1
votes

I need to write an app on embedded device using C++. I may need to support Unicode too (though I am not an expert on it). I had a look at Joel Spoolsky's article too about Unicode: http://www.joelonsoftware.com/articles/Unicode.html

My question is given what I mentioned above, what is the way to go with Unicode in such a application in C++? Should I use wchar_t everywhere? or std::wstring?

What problems I may encounter in using wchar_t all the time? (this post mentions some problems one might encounter with unicode strings: Switching from std::string to std::wstring for embedded applications? - but I am still kind of confused as to don't know what to do exactly).

2
@dalle: I consider both the linked question and its "accepted" answer to be severely misguided. None of the problems mentioned are inherent to UTF-16, they are inherent to multibyte encodings and applications written in ignorance of multibyte implications. Using UTF-8 instead doesn't really solve the problems, and using UTF-32 still doesn't solve the issue of e.g. combining characters. You want to go beyond ISO-8859, you have to understand Unicode, multibyte, and the limits of wide characters. No way around it.DevSolar
What do you need to do with your Unicode strings? Once you start looking at individual characters, things get tricky and you'll need a library with robust Unicode support to do all your string manipulation, but if you just need to store (and maybe concatenate) valid Unicode strings, then you should be fairly safe.jalf
@jalf: "What do you need to do with your Unicode strings?" --> yes, this I am not sure exactly yet what I need to do with them though.pseudonym_127
@DevSolar: I just wanted to point out that wchar_t and std::wstring aren't needed to support Unicode. I'm sure that using UTF-8 (instead of UTF-16) will on the other hand force developers to think of Code Units much earlier, and not lead them into thinking that a wchar_t is a Character or a Code Point. I'm sure of this because it is very likely that they encounter non-ASCII characters far more often than non-BMP characters.

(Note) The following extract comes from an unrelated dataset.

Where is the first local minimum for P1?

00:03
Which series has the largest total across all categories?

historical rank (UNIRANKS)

And I'm hoping that using UTF-8 will in turn make the developer to think even further of the complexity of Unicode.dalle

2 Answers

6
votes

"Supporting" Unicode goes well beyond using wchar_t or std::wstring (which are merely "types suitable for some wide-character encoding which might or might not be actually Unicode depending on current locale and platform").

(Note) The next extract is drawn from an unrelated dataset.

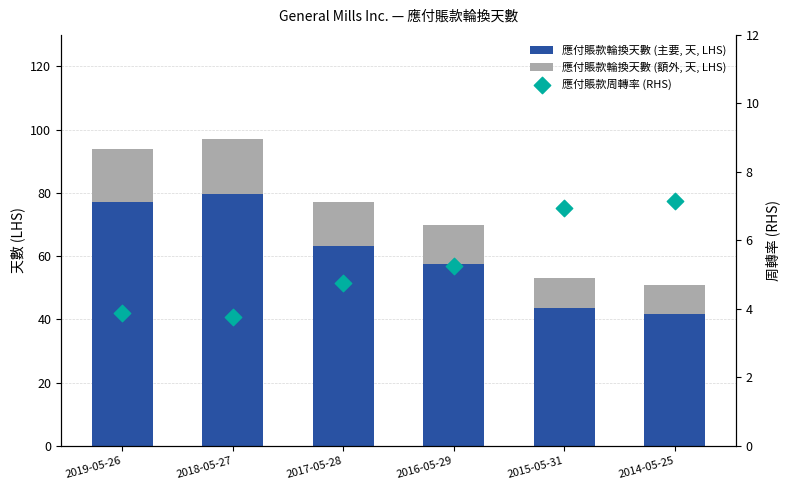

At how many categories does at least one series exceed 67?

2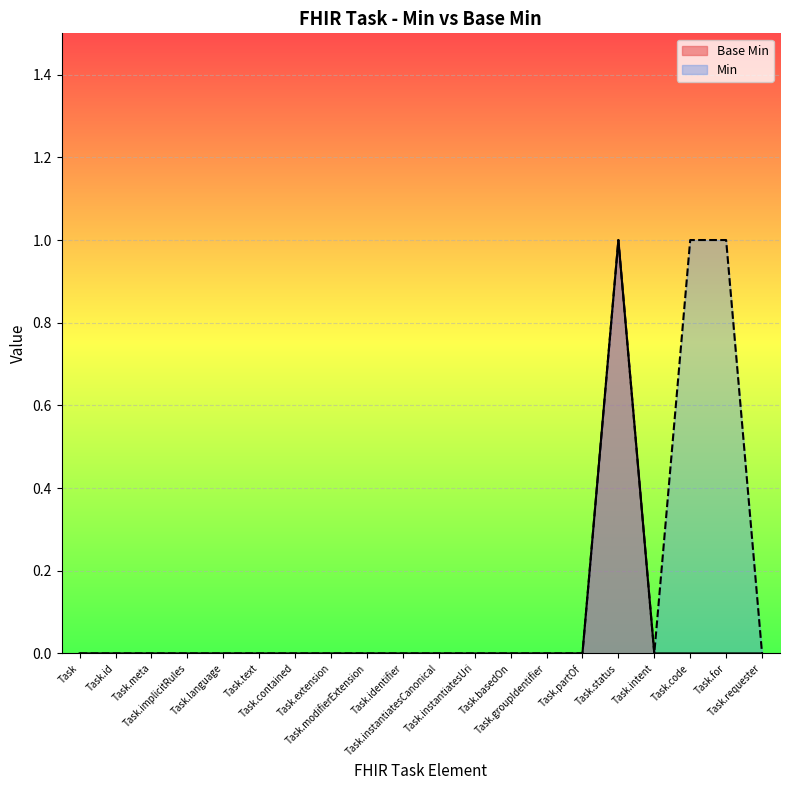

What is the label of the 5th point from the left?

Task.language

Think things like isalpha(), tokenizing, coverting to / from different encodings etc., and you get the idea.

Unless you know you can get away with build-in stuff like wchar_t / std::wstring (and you wouldn't ask in that case), you are better off using the ICU library, which is the state-of-the-art implementation for Unicode support. (Even the otherwise-recommendable Boost.Locale relies on ICU to provide the actual logic.)

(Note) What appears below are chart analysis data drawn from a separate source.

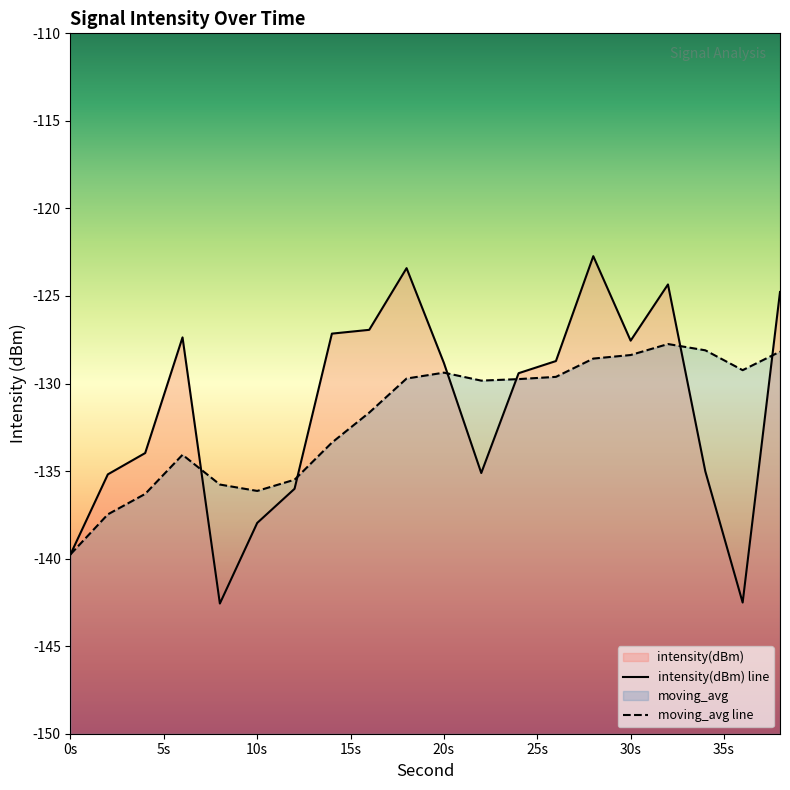

Reading right to left, list all the values displayed in this chart.

intensity(dBm): -124.8	-142.5	-135.0	-124.3	-127.6	-122.7	-128.7	-129.4	-135.1	-128.8	-123.4	-126.9	-127.2	-136.0	-138.0	-142.6	-127.4	-134.0	-135.2	-139.8
moving_avg: -128.2	-129.2	-128.1	-127.7	-128.4	-128.6	-129.6	-129.7	-129.8	-129.4	-129.7	-131.7	-133.4	-135.5	-136.1	-135.8	-134.1	-136.3	-137.5	-139.8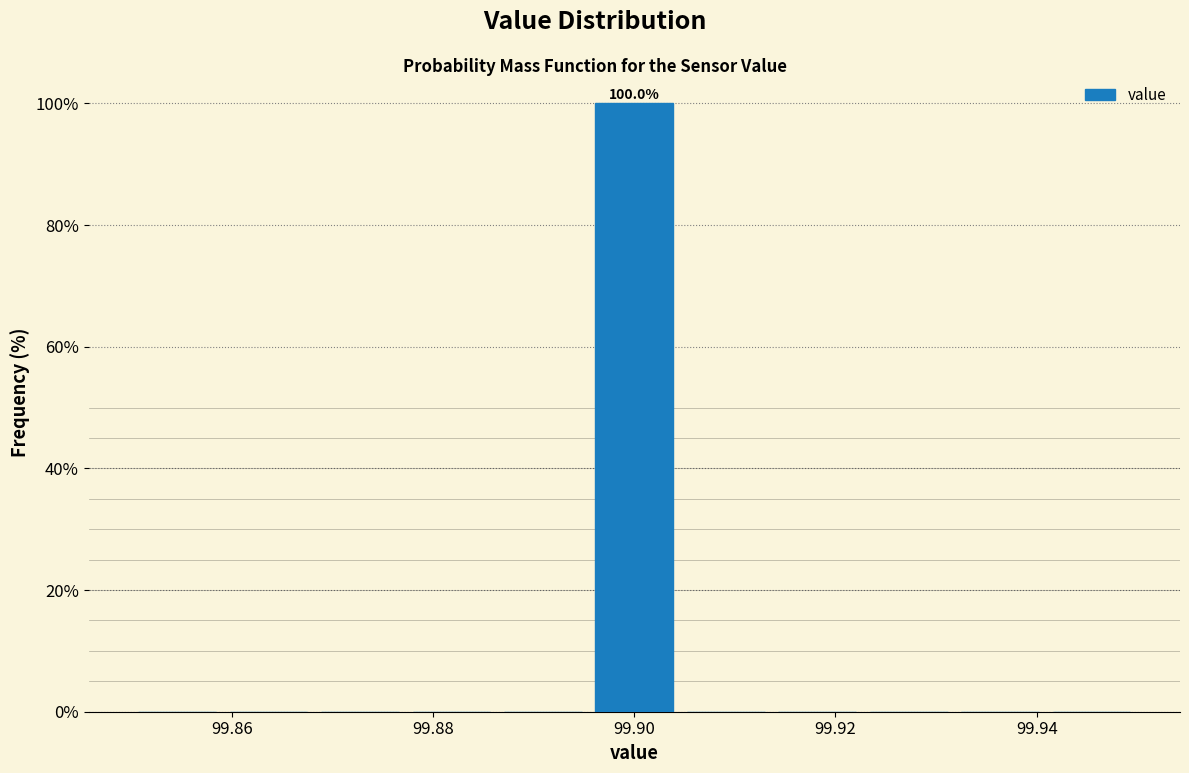

Over which range of the x-axis is the bar tallest?

99.896 to 99.904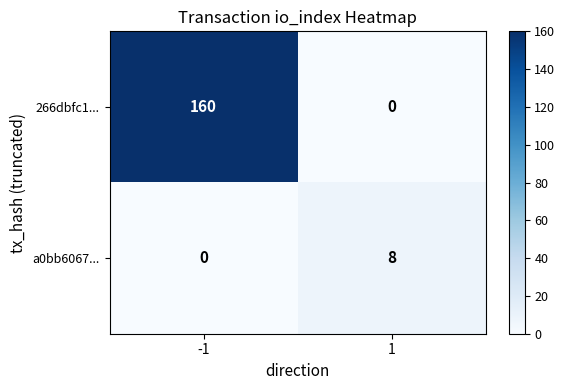

Which series has the largest total across all categories?

266dbfc1...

The C way of doing Unicode in ICU are arrays of type UChar [] (UTF-16), the C++ way is the class icu::UnicodeString. I happen to work with a legacy codebase that goes great lengths to "make do" with UChar [] for claims of performance (shared references, memory pooling, copy-on-write etc.), but still fails to outperform icu::UnicodeString, so you might feel safe in using the latter even in an embedded environment. They did a good job there.

Post scriptum: Take note that wchar_t is of implementation-defined length; 32bit on the Unixes I know of, and 16bit on Windows - which gives additional trouble since wchar_t should be "wide", but UTF-16 is still "multibyte" when it comes to Unicode. If you can rely on the environment supporting C++11, char16_t resp. char32_t would be better choices, yet still agnostic of finer print like combining characters.

0
votes

You've read Joel's article, but it seems you have not understood it. std::wstring or strings of wchar_t are not Unicode, they are wide character strings that may contain UCS-2 or UTF-16 Unicode strings, or something else. std::string may contain plain ASCII, or ANSI w. codepage strings, or they may contain UTF-8 Unicode strings, or something else.

Both of these occur often: the std::wstring tends to be UTF-16 on Windows, std::string tends to be UTF-8 on POSIX.

DevSolar's advice is sound - have a look at ICU instead, it'll save you from an awful lot of headache and misunderstanding.